Il était temps de quitter Marseille, que j'inscris donc  désormais, sur la liste des "villes où j'aurais pu habiter", à côté de Venise, Quimper ou Prague (mais pas Paris !). Peut-être ce choix peut-il faire sourire : mais je ne suis pas si naïve  -  je ne sais si mon séjour aurait été le même si j'avais été une touriste disons marocaine, ou algérienne,  ou  si mon teint avait été un tant soit peu basané...

...

Mon livre de chevet était celui de Pujol "la fabrique du monstre", et je n'ai pas poussé mes pérégrinations, c'est vrai, dans les quartiers nords, ceux-là même où, d'après le Maire, tout ne va pas si mal, puisque, n'est-ce pas : "tant qu'ils se tuent entre eux"... Ce cynisme n'est pas le mien, mais il est sûr que cette violence-là, causée AUSSI par le clientélisme et la corruption qui gangrène la classe politique des Bouches-du-Rhône, ne rend pas Marseille spécialement attirante. Et ce n'est pas la boutique de l'OM, en plein centre ville, ni  les avis des cafés qui répètent  à l'envi  qu'"ici, les matchs sont visibles en direct", qui pourraient me pousser à m'installer : disons que cela me laisse froide...
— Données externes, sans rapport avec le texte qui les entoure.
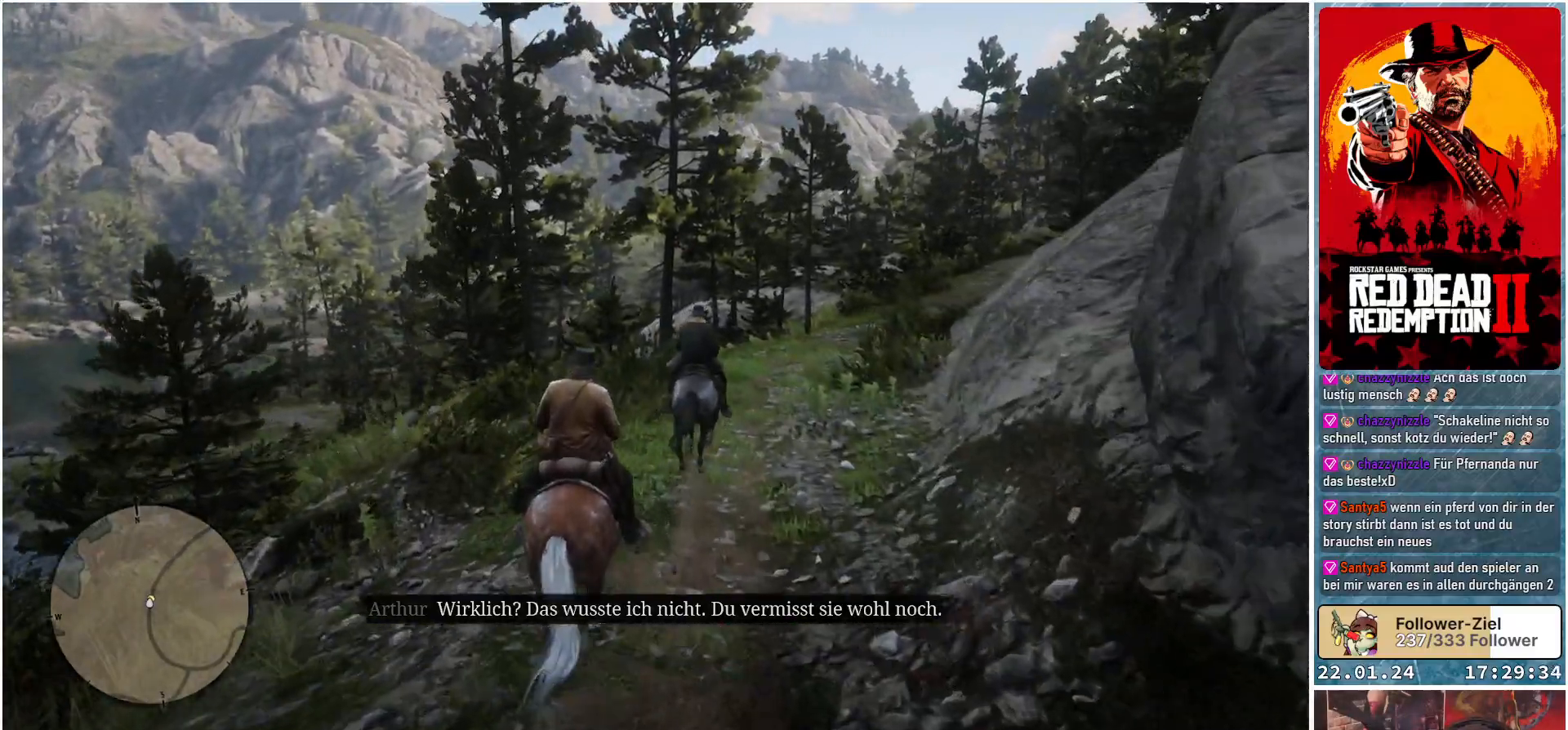
{"buttons": ["A"], "left_stick": "right", "right_stick": "center", "events": [[283, "left_stick", "right"]]}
Alors quoi,  si l'on met de côté  la gentillesse constante qui a accompagné nos pas ici ?

 

Eh bien, malgré le froid auquel la normande que je suis ne s'attendait pas, malgré  le désordre des rues (une seule journée de grève, et la ville entière semblait jonchée d'ordures...),  malgré la tension parfois palpable (sur la place Jean-Jaurès, à côté du cours Julien, il est quatorze heures, des gamins  trottinent  devant la fontaine, des gratteurs de guitare posent leurs culs sur les rebords des trottoirs et y vont de leurs accords vigoureux, une dame promène son chien,  tout semble bien aller et puis voici qu'un type tangue et éructe, lance violemment sa bouteille vide qui atterrit pile aux pieds des minots, et voilà que la large place circulaire me donne l'impression de rétrécir à toute vitesse, de tournoyer sur elle-même en laissant voir  la violence sociale à peine  enfouie, comme un jet de pierre,  tombant dans l'eau dormante d'une mare, trace à l'inverse  des cercles concentriques d'herbes verdâtres et  fait remonter des  remugles d'eau moisie...), malgré la rectitude des imeubles de Pouillon reconstruits après guerre, qui  n'invitent pas à la rêverie dirons-nous, malgré leurs beaux matériaux et leur emplacement choisi, qu'est-ce qui fait que Marseille m'a touchée ainsi en plein coeur ?

Les cortèges syndicaux  qui manifestaient cette semaine-là, par deux fois, n'étaient certes pas si différents de ceux auxquels j'aurais participé à Rouen, si je n'étais pas partie...

Mais il y avait ici une vibration, une énergie, qui m'attiraient, qui m'attire. Mon bout de campagne, là haut, est si paisible, si "endormi", si épais aussi. Marseille, elle, gueule peut-être, gronde et souffre,  mais elle est vivante, peuchère !!!

 

Faut que ca pete

 

Et puis comment oublier  la mer, n'est-ce pas, "toujours recommencée", vers laquelle nos pas nous ramenaient toujours ? 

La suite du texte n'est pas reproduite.